ENTRIES SUPPLIED

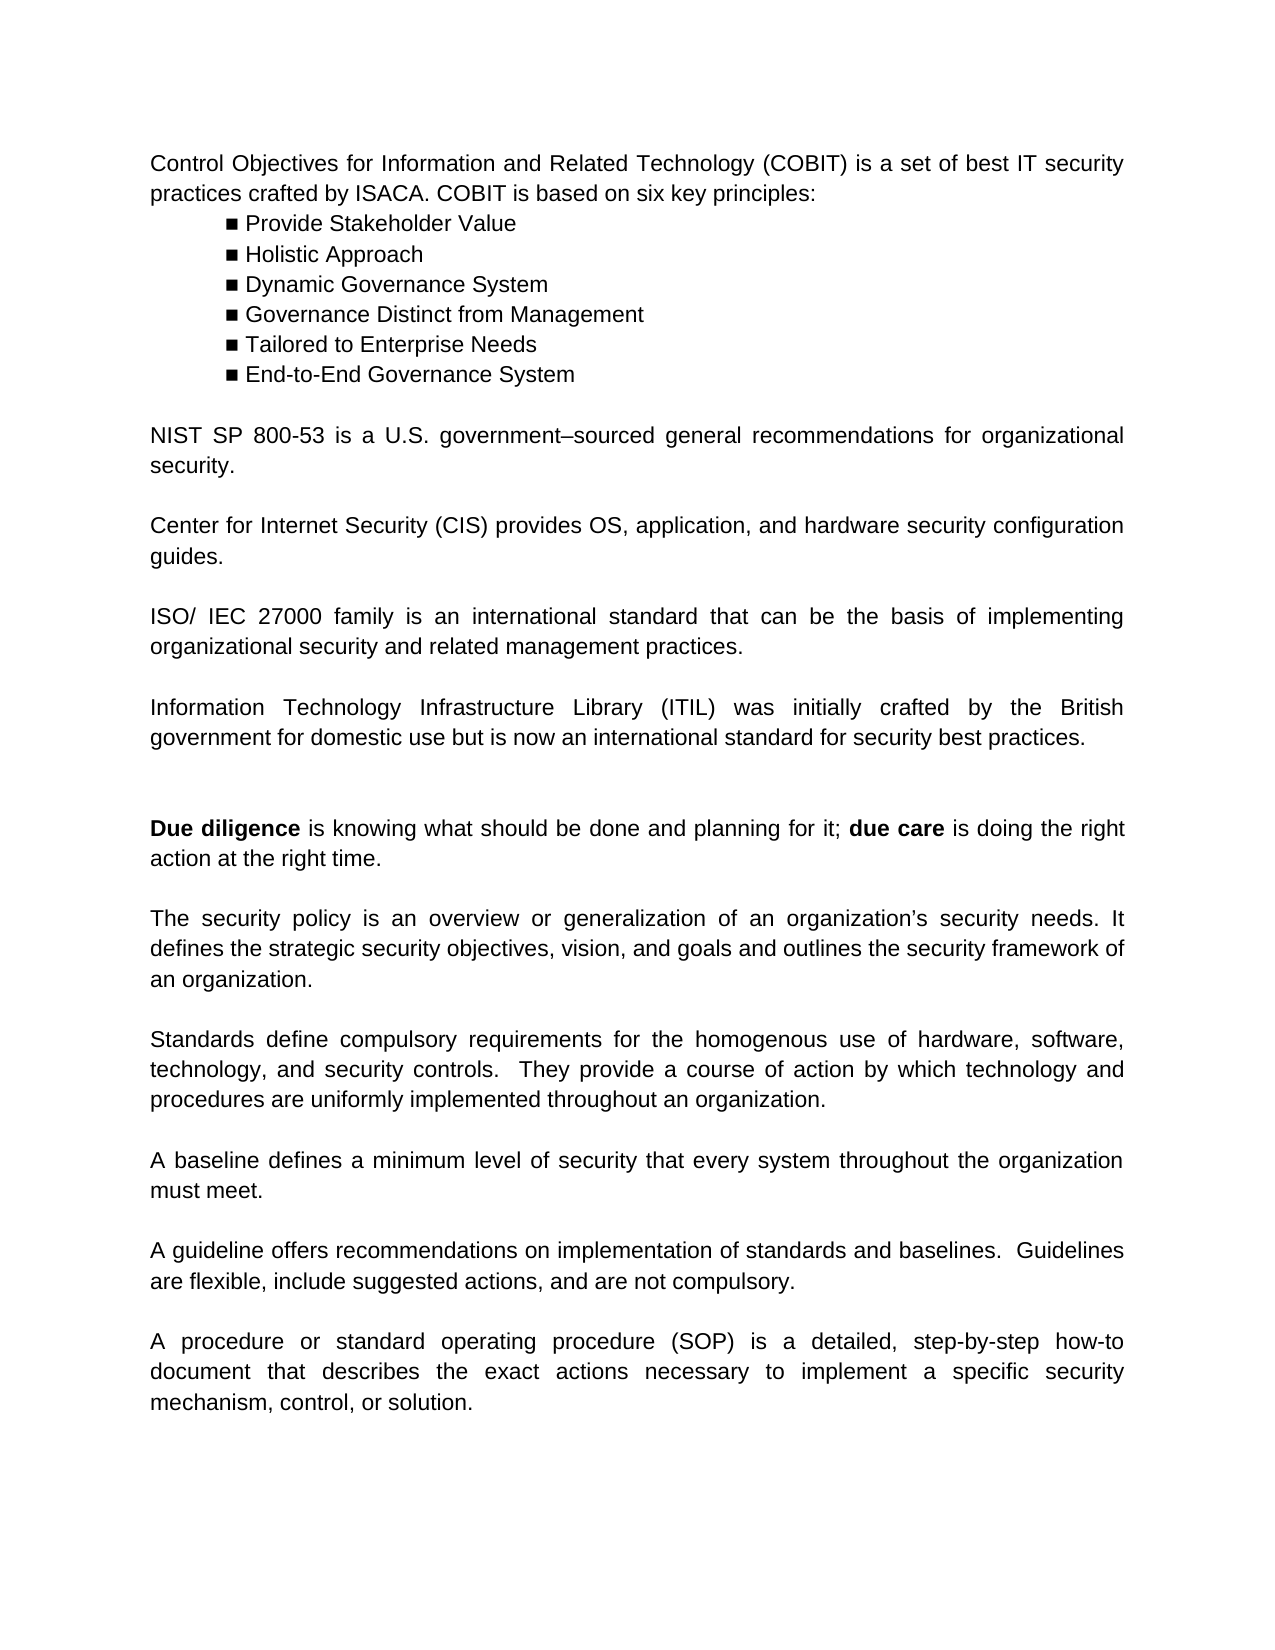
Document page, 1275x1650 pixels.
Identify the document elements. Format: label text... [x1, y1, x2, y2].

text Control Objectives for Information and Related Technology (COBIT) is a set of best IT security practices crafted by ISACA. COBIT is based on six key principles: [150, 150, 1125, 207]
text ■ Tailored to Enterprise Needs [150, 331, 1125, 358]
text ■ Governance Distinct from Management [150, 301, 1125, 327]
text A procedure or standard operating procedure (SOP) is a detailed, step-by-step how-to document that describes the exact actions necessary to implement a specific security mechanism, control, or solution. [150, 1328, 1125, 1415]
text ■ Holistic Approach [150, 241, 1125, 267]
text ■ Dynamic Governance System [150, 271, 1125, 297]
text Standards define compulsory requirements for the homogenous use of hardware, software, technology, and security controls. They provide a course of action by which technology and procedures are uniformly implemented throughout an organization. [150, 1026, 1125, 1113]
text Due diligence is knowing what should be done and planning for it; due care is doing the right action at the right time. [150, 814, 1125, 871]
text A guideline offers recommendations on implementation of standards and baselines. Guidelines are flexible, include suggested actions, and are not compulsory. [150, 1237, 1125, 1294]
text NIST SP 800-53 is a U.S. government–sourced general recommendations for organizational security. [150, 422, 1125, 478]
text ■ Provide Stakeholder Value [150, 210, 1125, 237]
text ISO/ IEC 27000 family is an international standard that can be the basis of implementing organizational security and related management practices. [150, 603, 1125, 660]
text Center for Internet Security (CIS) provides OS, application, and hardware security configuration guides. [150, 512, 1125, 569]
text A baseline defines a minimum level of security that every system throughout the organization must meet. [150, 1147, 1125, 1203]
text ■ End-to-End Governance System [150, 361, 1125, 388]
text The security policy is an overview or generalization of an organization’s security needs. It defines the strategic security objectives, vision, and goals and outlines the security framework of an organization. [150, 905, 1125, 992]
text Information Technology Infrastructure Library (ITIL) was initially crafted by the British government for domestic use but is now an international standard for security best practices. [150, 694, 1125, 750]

EXERCISE
Looking only at the data above, say how many of its lines contain the string "actions", and nothing more.

RESPONSE TO THIS TASK
2